Pulling guard isn’t always a terrible idea in an MMA fight.
On the contrary, when used as part of a larger strategy and employed by a submission wizard on the order of Fabricio Werdum, pulling guard can – in theory – be pretty effective. It was just that pesky first part that tripped Werdum up on Saturday during his Strikeforce heavyweight grand prix bout against Alistair Overeem. The part about having a larger strategy.
Even though he had a shade more than six months to get ready for it, Werdum apparently came to the Overeem fight with just one plan: He pulled guard. He scooted around the cage on his butt. He played possum. At varying points he shook his finger, clasped his hands in the prayer position and did just about everything else he could think of to try to cajole the enormous Dutch striker to follow him to the ground.
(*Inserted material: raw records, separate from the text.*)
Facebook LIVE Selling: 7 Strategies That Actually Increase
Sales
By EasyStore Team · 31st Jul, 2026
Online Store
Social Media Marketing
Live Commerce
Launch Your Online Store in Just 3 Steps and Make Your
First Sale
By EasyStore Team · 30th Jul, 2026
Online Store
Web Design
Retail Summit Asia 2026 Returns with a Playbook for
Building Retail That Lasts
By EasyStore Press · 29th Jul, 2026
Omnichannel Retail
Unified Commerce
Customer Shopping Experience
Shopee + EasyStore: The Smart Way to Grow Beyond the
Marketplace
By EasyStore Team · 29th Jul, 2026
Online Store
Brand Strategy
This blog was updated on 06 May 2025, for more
Awkward? You betcha. It was a little like watching a guy try to win a televised debate by continually repeating, “I know you are, but what am I?” Sure, it rendered most of Overeem’s carefully prepared speaker’s notes moot, but it also made Werdum look one-dimensional and a little bit silly. It certainly didn’t score many points with the judges, as evidenced by the unanimous decision rendered in Overeem’s favor once it was all over.
See, Werdum chose a strategy with only two possible outcomes: He was either going to win by submission or he was going to lose. The tactic in itself admitted he had no shot to win any other way and – what’s worse – it acknowledged that he knew that as well as you did.
If Werdum successfully accomplished anything this weekend it was that his game plan was so odd, it clearly freaked Overeem out. The Strikeforce heavyweight champion was so deadset against going to the mat with the jiu jitsu ace that it forced him to be tentative and overly-cautious in the standup. Overeem never really got started, suffocated by the sheer weirdness of Werdum’s strategy, saying afterward he found it “hard to fight someone who didn’t want to fight.”
Therein was Werdum’s real failing. With Overeem’s offense stifled and the champ himself getting more and more frustrated, the Brazilian failed to capitalize. Maybe the strangest part was that Werdum didn’t look half bad in the striking phase. On the few occasions when he did let his hands go, he made good contact with Overeem’s chin with a couple capable combinations. While he was never on the verge of putting the champ in trouble, it sure made a better impression than watching him scooch along on his backside for 15 minutes.
The truth is, no matter how good you are at BJJ, pulling guard looks desperate. If you’re going to do it – and only it -- it’d better work, otherwise it’s nothing more than a Hail Mary. Too bad Werdum opted to throw that Hail Mary on first down … then again on second down … then again on third and fourth.